What’s in a Name?

by Norman Todd – April 2001

In my copy of the Oxford Dictionary of Quotations there are 110 listings for roses and none for rhododendrons.In the main part, I suppose that this is due to roses having been known from classical times.It is probably because most roses are fragrant and their name has only one syllable and four letters.Lumbered with a name that has twelve letters and four syllables and not at all well known until a century and a half ago, it is perhaps excusable that our favourite flower has had short shrift from the literary world.

In the past couple of days I’ve come face to face with a small posy of poets.They assure me that this is not a serious life threatening experience.One of them, Patrick Lane, was kind enough to send me a copy of Al Purdy’s poem ‘Arctic Rhododendrons’ which is the only poemknown to Patrick ‘on such flowers’.Here it is.

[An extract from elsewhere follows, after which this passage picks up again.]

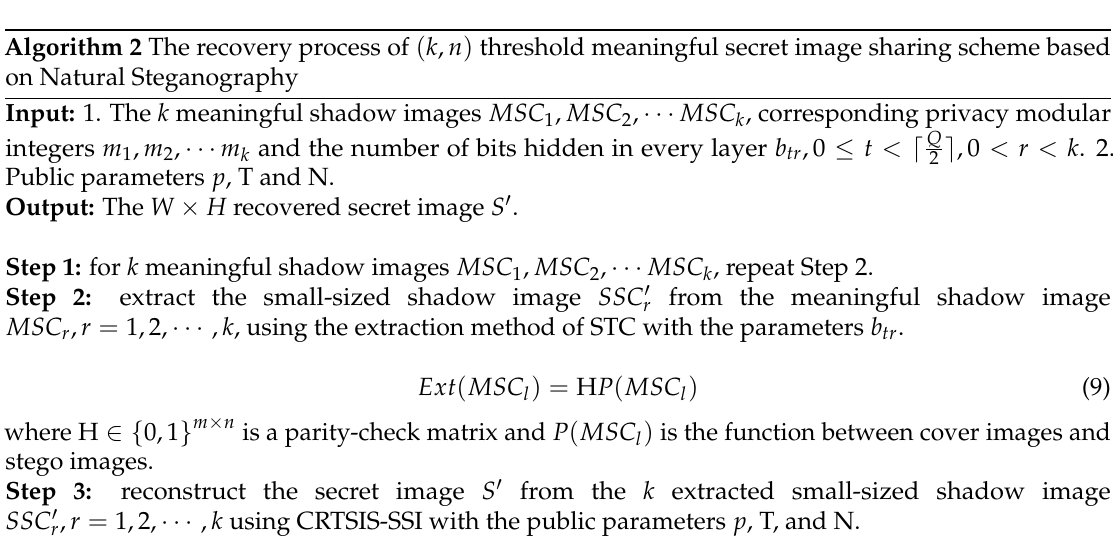
Algorithm 2 The recovery process of ( k , n ) threshold meaningful secret image sharing scheme based on Natural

They are small purple surprises

In the river’s white racket

And after you’ve seen them

a number of times

in water-places

where the silence seems

related to river-thunder

you think of them as ‘noisy flowers’

Years ago

It may have been

that lovers came this way

stopped at the outdoor hotel

to watch the water floorshow

and lying prone together

where the purged green

boils to a white heat

and the shore trembles

like a stone song

with bodies touching

flowers were their conversation

and love the sound of a colour

that lasts two weeks in August

and then dies

except for the here or four

I pressed in a letter

And sent whispering to you

Pangnirtung

Perhaps the American Rhododendron Society should attempt to correct the imbalance between roses and rhododendrons, exercising some poetic justice, by sponsoring a show of verse along with those of trusses and photographs.In as much as poets are such a rare breed, and while their affliction iss certainly not at all contagious, most of us could no more write a poem than explain photosynthesis, still I think our club could help the literary world a little by coming up with a collective word for rhododendrons.If a group of curs can be recognized with a collective – ‘cowardice’, and ladies with ‘bevy’ and rooks with ‘parliament’, then groups of rhododendrons should be accorded similar status.I will offer a prize of a rare rhododendron (small) – one of the Taliensia subsection – as a prize to the entry deemed, by our editor, to be the most evocative.